# Steelcraft Trike restoration project



## 4scuda (Apr 28, 2013)

Picked this Trike up Friday at a car swap meet.  It was one of those things I saw pretty much as soon as I walked in the door.  It is the larger size and had the tires, which always seem to be missing.  I made a quick offer before I even looked at it good.  Which was stupid considering it was not a bargain price.  Anyway you can see that something is goofed with where the head tube should be.  I have never had one of these a part.  What is it supposed to have? Any pictures would be welcome.  I haven't cleaned it yet, and it looks like it has a decent amount of original paint.  I think some welding will be in order to fix it, which I suppose will mean new paint.   I really love these trikes but probably should have left this for $175 donsidering the damage.  Oh well I made some money or other items.


----------



## 1959firearrow (May 4, 2013)

I've got to admit I've never seen a trike quite like that.

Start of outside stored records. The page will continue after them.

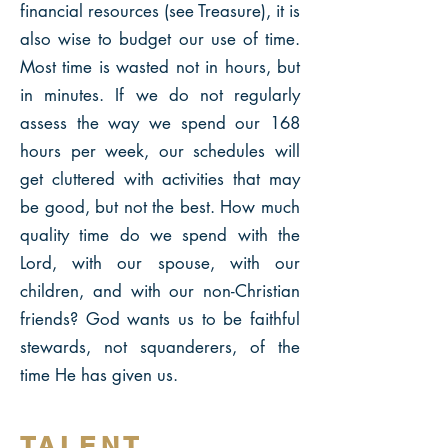
financial resources (see Treasure), it is
also wise to budget our use of time.
Most time is wasted not in hours, but
in minutes. If we do not regularly
assess the way we spend our 168
hours per week, our schedules will
get cluttered with activities that may
be good, but not the best. How much
quality time do we spend with the
Lord, with our spouse, with our
children, and with our non-Christian
friends? God wants us to be faithful
stewards, not squanderers, of the
time He has given us.
TALENT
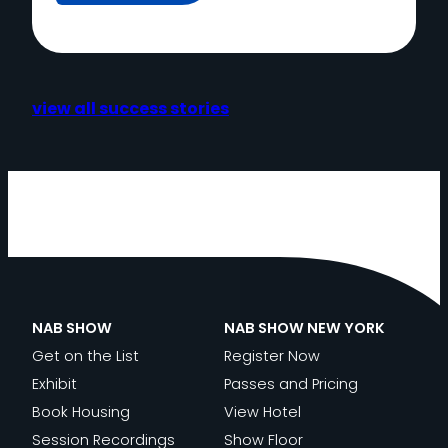
view all success stories
NAB SHOW
NAB SHOW NEW YORK
Get on the List
Register Now
Exhibit
Passes and Pricing
Book Housing
View Hotel
Session Recordings
Show Floor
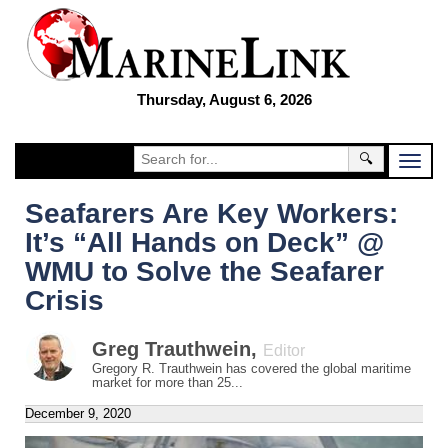
Thursday, August 6, 2026
🔍
Seafarers Are Key Workers:
It’s “All Hands on Deck” @
WMU to Solve the Seafarer
Crisis
Greg Trauthwein
,
Editor
Gregory R. Trauthwein has covered the global maritime
market for more than 25...
December 9, 2020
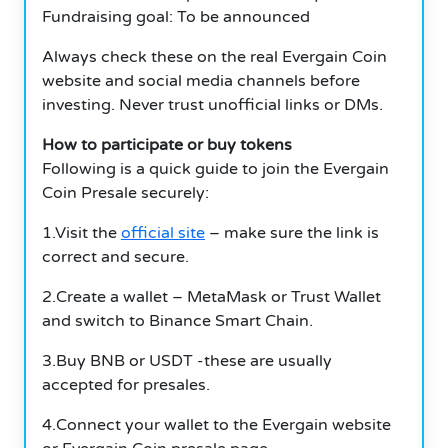
Fundraising goal: To be announced
Always check these on the real Evergain Coin
website and social media channels before
investing. Never trust unofficial links or DMs.
How to participate or buy tokens
Following is a quick guide to join the Evergain
Coin Presale securely:
1.Visit the
official site
– make sure the link is
correct and secure.
2.Create a wallet – MetaMask or Trust Wallet
and switch to Binance Smart Chain.
3.Buy BNB or USDT -these are usually
accepted for presales.
4.Connect your wallet to the Evergain website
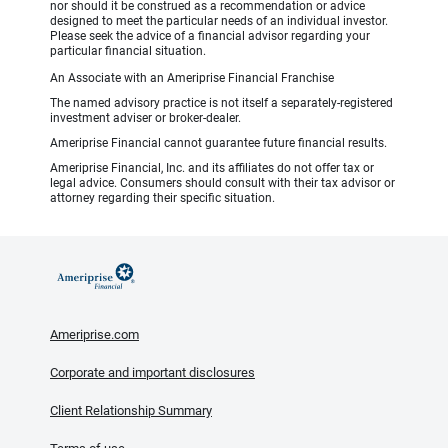
nor should it be construed as a recommendation or advice
designed to meet the particular needs of an individual investor.
Please seek the advice of a financial advisor regarding your
particular financial situation.
An Associate with an Ameriprise Financial Franchise
The named advisory practice is not itself a separately-registered
investment adviser or broker-dealer.
Ameriprise Financial cannot guarantee future financial results.
Ameriprise Financial, Inc. and its affiliates do not offer tax or
legal advice. Consumers should consult with their tax advisor or
attorney regarding their specific situation.
Ameriprise.com
Corporate and important disclosures
Client Relationship Summary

I really dig it. Hope the resto goes well!


----------



## GiovanniLiCalsi (May 4, 2013)

Art Deco at its best!


----------



## ridingtoy (May 4, 2013)

I was checking out the tricyclefetish site Murray page, but there isn't a good photo showing a Steelcraft up close where yours needs repairing. Even needing work, I've seen these go higher on ebay than what you paid.

Dave


----------